Each block \(A_{ij}\) or \(B_{ij}\) represents a small submatrix, for example:

\[A_{11} = \begin{bmatrix} a_{11} & a_{12} & \cdots & a_{1B_K} \\ a_{21} & a_{22} & \cdots & a_{2B_K} \\ \vdots & \vdots & \ddots & \vdots \\ a_{B_M1} & a_{B_M2} & \cdots & a_{B_MB_K} \end{bmatrix}\]

Each output block \(C_{ij}\) is computed as a sum of products between corresponding tiles:

\[C_{ij} = \sum_{k=1}^{p} A_{ik} B_{kj}\]

This means that one pair of blocks \(A_{ik}\) and \(B_{kj}\) is loaded into fast memory, multiplied to produce a partial result, and then accumulated into \(C_{ij}\). By performing the computation block by block, the algorithm minimizes memory movement while maximizing data reuse. This blockwise strategy forms the basis of most efficient matrix multiplication kernels, as it balances the limited capacity of fast memory with the need to minimize data transfer.

Putting It All Together

We now combine the ideas of numerically stable softmax, online softmax, and block computation to describe the complete FlashAttention forward pass.

High-Level Idea The FlashAttention forward pass can be summarized as follows:

Algorithm

For each pair of tiles \((Q_i, K_j, V_j)\):

\[S_{ij} = Q_i K_j^{T},\] \[m_{ij} = \max(\text{rowmax}(S_{ij}), m_{ij-1}),\] \[P_{ij} = \exp(S_{ij} - m_{ij}),\] \[l_{ij} = \text{rowsum}(P_{ij}) + l_{ij-1} \exp(m_{ij-1} - m_{ij}),\] \[O_i = \text{diag}(\exp(m_{ij-1} - m_{ij})) O_i + P_{ij} V_j.\]

After all key/value tiles are processed, the final normalization is applied:

\[O_i = (\text{diag}(l_{iN}))^{-1} O_i,\]

where \(N\) is the total number of key/value tiles.

Here, \(m_{ij}\) represents the updated running maximum for each query row, and \(l_{ij}\) is the corresponding normalization factor accumulated so far. The matrix exponential and maximum operations are applied elementwise across rows of the tile. The rescaling factor \(\exp(m_{ij-1} - m_{ij})\) ensures that the previously accumulated quantities are adjusted to the new numerical maximum, maintaining numerical stability across iterations.

Each query tile \(Q_i\) remains in on-chip memory throughout computation, while key/value tiles \((K_j, V_j)\) are streamed from global memory. At every step, only small per-row quantities (\(m_i\), \(l_i\), and \(O_i\)) are updated, avoiding the need to materialize the large \(N \times N\) attention matrix. This fusion of block computation and online softmax enables FlashAttention to compute exact attention efficiently while drastically reducing memory traffic.

_Work order 1_
Give the entries as a Markdown table with columns "Row" and "Line", starting with the line containing "7: (99, 220)" and going on through the last line of the entries. Leave out blank lines.

_Extracted information_
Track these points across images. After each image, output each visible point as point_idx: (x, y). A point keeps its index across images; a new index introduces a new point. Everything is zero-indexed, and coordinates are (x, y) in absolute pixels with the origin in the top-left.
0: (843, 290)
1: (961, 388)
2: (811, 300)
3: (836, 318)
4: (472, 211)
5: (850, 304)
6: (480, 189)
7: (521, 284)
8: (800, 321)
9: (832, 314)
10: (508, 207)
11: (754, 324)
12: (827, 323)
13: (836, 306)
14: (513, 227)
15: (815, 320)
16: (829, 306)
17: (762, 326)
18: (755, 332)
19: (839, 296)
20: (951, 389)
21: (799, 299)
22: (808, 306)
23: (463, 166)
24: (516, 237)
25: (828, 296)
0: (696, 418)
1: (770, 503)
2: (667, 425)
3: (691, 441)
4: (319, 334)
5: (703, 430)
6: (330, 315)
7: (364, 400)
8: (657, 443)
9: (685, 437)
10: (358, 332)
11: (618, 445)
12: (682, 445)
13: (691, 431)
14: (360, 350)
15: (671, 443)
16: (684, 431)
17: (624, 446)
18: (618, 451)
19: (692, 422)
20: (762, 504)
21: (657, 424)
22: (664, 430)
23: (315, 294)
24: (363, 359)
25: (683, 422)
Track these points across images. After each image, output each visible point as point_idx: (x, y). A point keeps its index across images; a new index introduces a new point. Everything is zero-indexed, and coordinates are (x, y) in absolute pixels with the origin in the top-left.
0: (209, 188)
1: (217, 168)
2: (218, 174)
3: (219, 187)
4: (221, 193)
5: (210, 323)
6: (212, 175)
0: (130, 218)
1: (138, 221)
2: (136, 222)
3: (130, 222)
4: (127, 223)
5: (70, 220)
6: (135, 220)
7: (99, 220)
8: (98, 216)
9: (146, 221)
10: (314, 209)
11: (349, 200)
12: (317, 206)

_Work order 2_
Rewrite the FlashAttention excerpt starting with "This means that" and going on through "minimize data transfer.", with "memory" replaced by "storage".

_Response area 1_
| Row | Line |
|---|---|
| 1 | 7: (99, 220) |
| 2 | 8: (98, 216) |
| 3 | 9: (146, 221) |
| 4 | 10: (314, 209) |
| 5 | 11: (349, 200) |
| 6 | 12: (317, 206) |

_Response area 2_
This means that one pair of blocks \(A_{ik}\) and \(B_{kj}\) is loaded into fast storage, multiplied to produce a partial result, and then accumulated into \(C_{ij}\). By performing the computation block by block, the algorithm minimizes storage movement while maximizing data reuse. This blockwise strategy forms the basis of most efficient matrix multiplication kernels, as it balances the limited capacity of fast storage with the need to minimize data transfer.